Bone matrix-directed chondrogenesis of muscle in vitro.

Bone matrix is the largely collagenous residue of demineralized bone. Experimental data demonstrate that a substance, which is acid-stable during demineralization, occurs as a part of bone matrix, and that it is capable of stimulating the redifferentiation of skeletal muscle into cartilage. Reproducibility of redifferentiation is high and all cells derived from embryonic mesoderm appear competent to yield cartilage. This effect is highly significant to the developmental biology of musculoskeletal tissues, as muscle and cartilage arise from a similar embryonic origin.

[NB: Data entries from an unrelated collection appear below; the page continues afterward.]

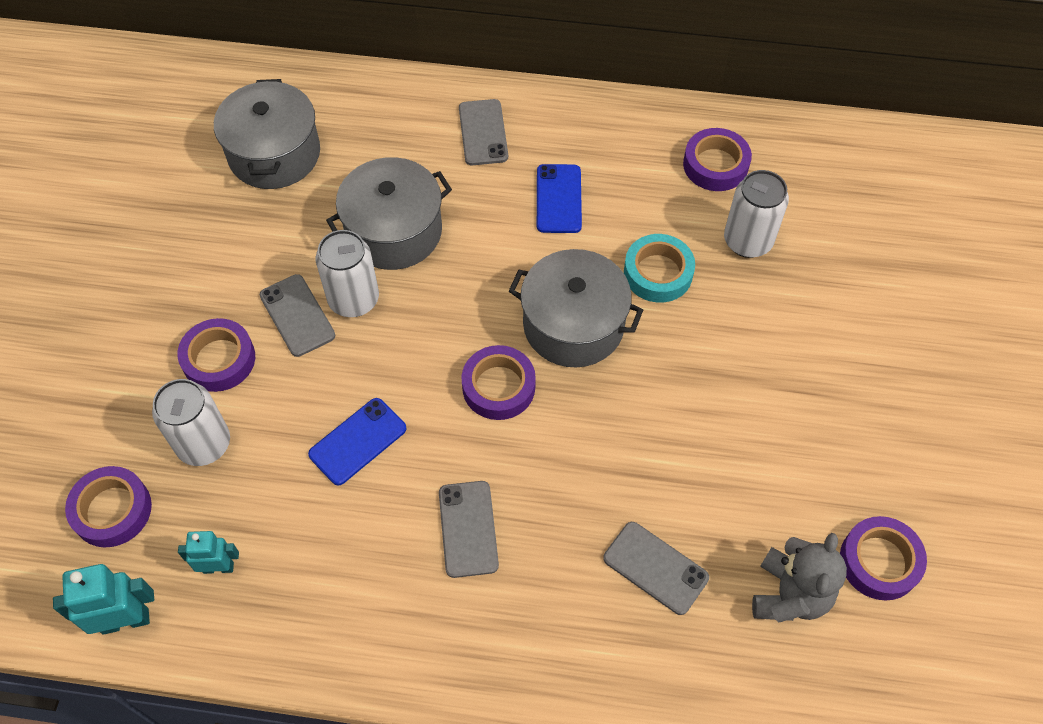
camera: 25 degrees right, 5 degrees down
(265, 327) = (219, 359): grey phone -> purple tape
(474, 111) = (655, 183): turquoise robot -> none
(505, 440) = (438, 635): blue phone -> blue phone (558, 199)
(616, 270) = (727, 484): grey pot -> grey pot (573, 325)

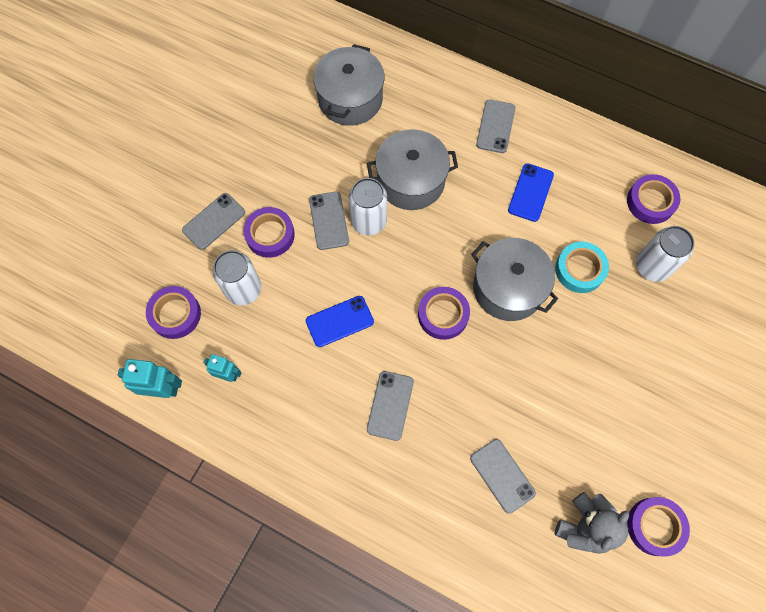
camera: 20 degrees right, 10 degrees up
(130, 366) = (214, 221): none -> grey phone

With regard to the embryonic limb as a model system, it appears that both muscle and cartilage progenitor cells do not have rigidly-defined developmental programs, and that this is a result of their origin from a common pool of embryonic mesoderm. This pool originates as embryonic mesenchyme long before any evidence of limb development can be detected. It is proposed that the active component of bone matrix, termed "bone morphogenetic protein (BMP)," acts upon a tissue whose developmental program is not stabilized, or has been experimentally destabilized (by injury), to augment and sustain syntheses of cartilage extracellular matrix. The use of bone matrix, and active substances derived from it, suggests that differentiation is not irreversible. Hard tissue growth and repair may occur via recruitment of competent responding cells from a variety of nonchondrogenic sources, provided that the extracellular milieu (i.e., presence of BMP) is supportive.